15 responses to “Sugeng Tewas Lebih Dahulu daripada Sumiarsih

  1. hukuman mati terkadang bikin kita bergidik, gentar, nanar dan sedih. Tapi hukum harus tetap ditegakkan.. stuju ? :)

  2. Abdul Aziz, S.Pd.

    gi mana yach, aku hampir tak bisa berkata apa-apa……

  3. Frenki Candra

    Hukuman Mati memang diatur di Negara kita dan di Agama kita…Hutang Darah dibalas Darah yang lebih Adil…

    Kita bisa memberikn Maaf pada terpidana mati tetapi Maaf itu tidak untuk menghapus hukuman mati…

    Hukuman MAti akan menyakitkan jika berlarut-larut samapai dengan 20 Tahun setelah Vonis Hakim, alangkah baiknya UU kita mengatur agar Terpidana Mati dapat segera di eksekusi maximal 5 Tahun setelah Vonis, jika lebih maka otomatis hukuman mati berubah menjadi seumur hidup…(dengan ketentuan semua proses hukum sudah harus dilakukan semuanya, tidak ada upaya hukum lagi yang bisa ditempuh lagi oleh terdakwa)

    Setuju Tidak….!??

  4. sibermedik

    hukuman mati itu penting ditegakkan sebagai shock therapy agar orang akan mengurungkan niat untk melakukan kejahatan. islam jauh2 hari sudah mengaturnya sebagai reward and punishment agar terbentuk struktur sosial yang beradab,saling menghargai hak dan kewajiban masing2 manusia walau berbeda keyakinan agama.

  5. ariefbenua

    hukuman mati bukan buat pembunuh saja tetapi juga kalo bisa buat koruptor yang makan harta rakyat…
    Biar kapok semua seperti yang dialami sugeng n sumarsih.

  6. Jajanan

    Trus apakah kejahatan jd berkurang apa malah bertambah?

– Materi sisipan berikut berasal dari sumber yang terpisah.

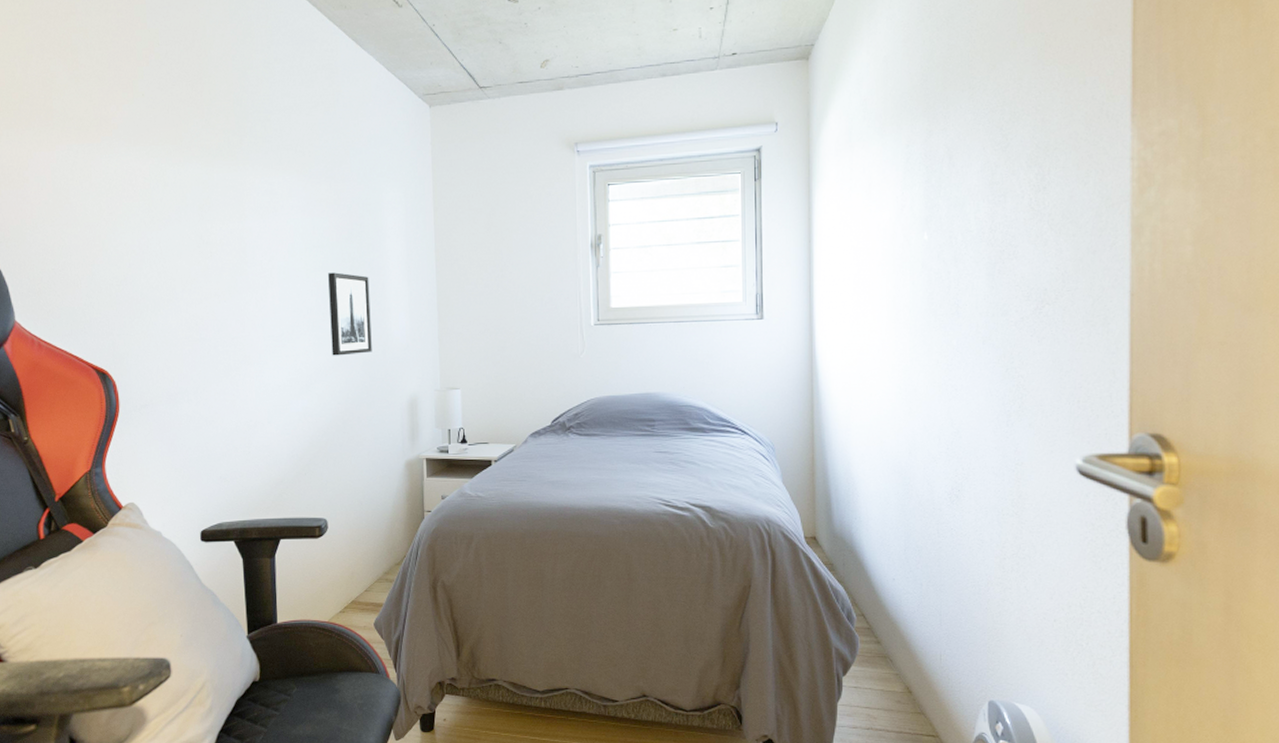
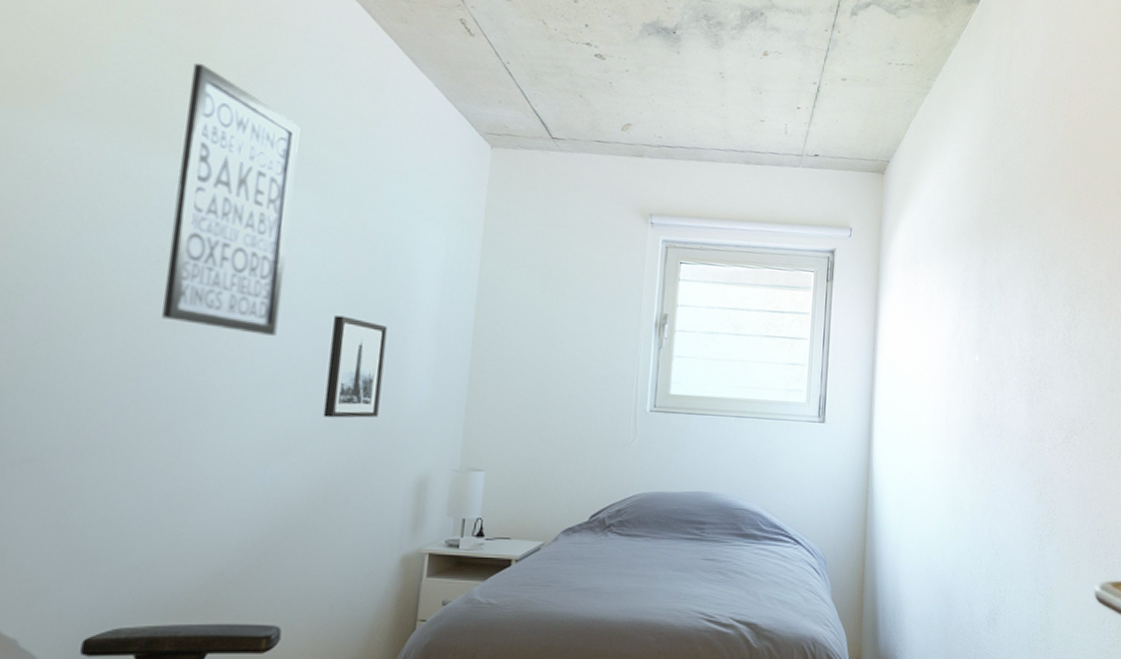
wall art: none [195,80,289,295] -> present [162,63,301,336]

  7. saya setuju koruptor juga dihukum mati

  8. aku suka sedih mendengar apalagi melihat berita di TV ttg eksekusi ini

    :((

  9. Ping-balik: Sugeng Tewas lebih dahulu dari Sumiarsih « Ikatan Alumni SMAN 38 Jakarta

  10. Heboh amat seh soal Sugeng n sumi ini.., keadilan mesti ditegakkan walau kadang gak semua bisa menerimanya..bener seharusnya pemerintah mengeksekusi pidana mati tidak lebih dari 5 thn…kelaman mereka menunggu sesuatu yang tanak ada kepastian…begitu juga para koruptor negeri ini harus dibuat aturan baru dimana hukumannya sama dengan kayak pembunuh diatas…koruptor yang makan duit negara yang uangnya diambil dari rakyat n hutang dari luar negeri sama aja menghancurkan hidup rakyat ..jadi KITA DUKUNG HUKUMAN MATI UNTUK KORUPTOR

  11. anas

    setuju hukuman mati….setuju jangan kelamaan.

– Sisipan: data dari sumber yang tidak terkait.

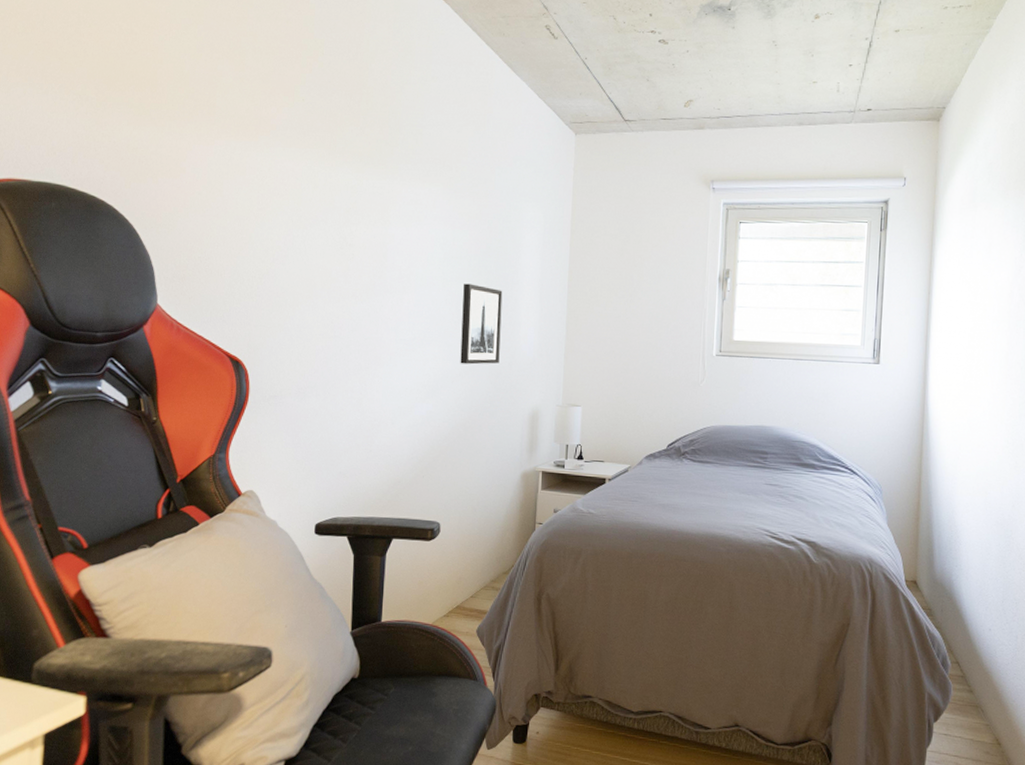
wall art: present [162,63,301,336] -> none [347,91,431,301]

  12. kita harus tahu, kita tak boleh menyalahkan sumiarsih dan keluarganya terus, jangan sangka Letkol Purwanto saat ituorang yang tak pantas mati, dia bisa dibilang orang bejat, rakus uang dan seks yang menekan orang dengan kekuasaan, teror karena dengan posisinya sebgai perwira TNI yang memiliki senjata dan anak buah.

  13. deasa

    pelajaran untuk kita semua, nasib yang menentukan adalah diri kita sendiri.Jadi jgn sampai salah langkah seperti yg telah dilakukan oleh Ibu Sumiarsih dan keluarga.

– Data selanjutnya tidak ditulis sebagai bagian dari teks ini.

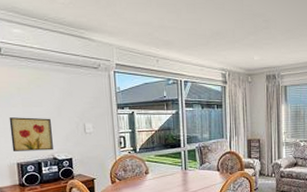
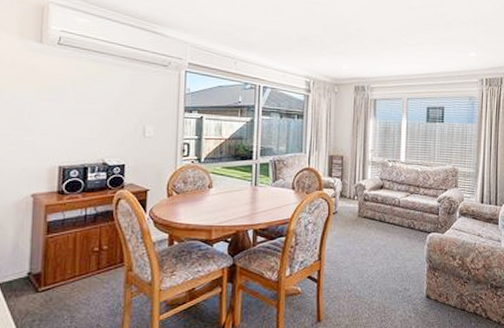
wall art: present [9,117,53,151] -> none [55,114,106,154]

    Untuk Bu Sumiarsih dan keluarga..terima kasih sudah memberikan pelajaran berharga bagi kita semua, bahwa Smoga dosa2ny diampuni Tuhan.Amiiinnn…

  14. duniapoet

    yang saya sesalkan hanya satu. kenapa sampai menunggu 20 tahun untuk eksekusi? seperti menjalankan hukuman 2x.

  15. Hukum memang HARUS ditegakkan…..TAPI BUKAN BERARTI HUKUMAN MATI. Karena yang namanya ‘mencabut/mengambil’ nyawa manusia itu HANYA ‘HAK’ SANG PENCIPTA. Buat sy hukuman mati ‘terlalu kejam’, dan hukuman seumur hidup berada di sel isolasi itu sudah cukup untuk membuat pelaku tersiksa & malah merenungi perbuatannya seumur hidup.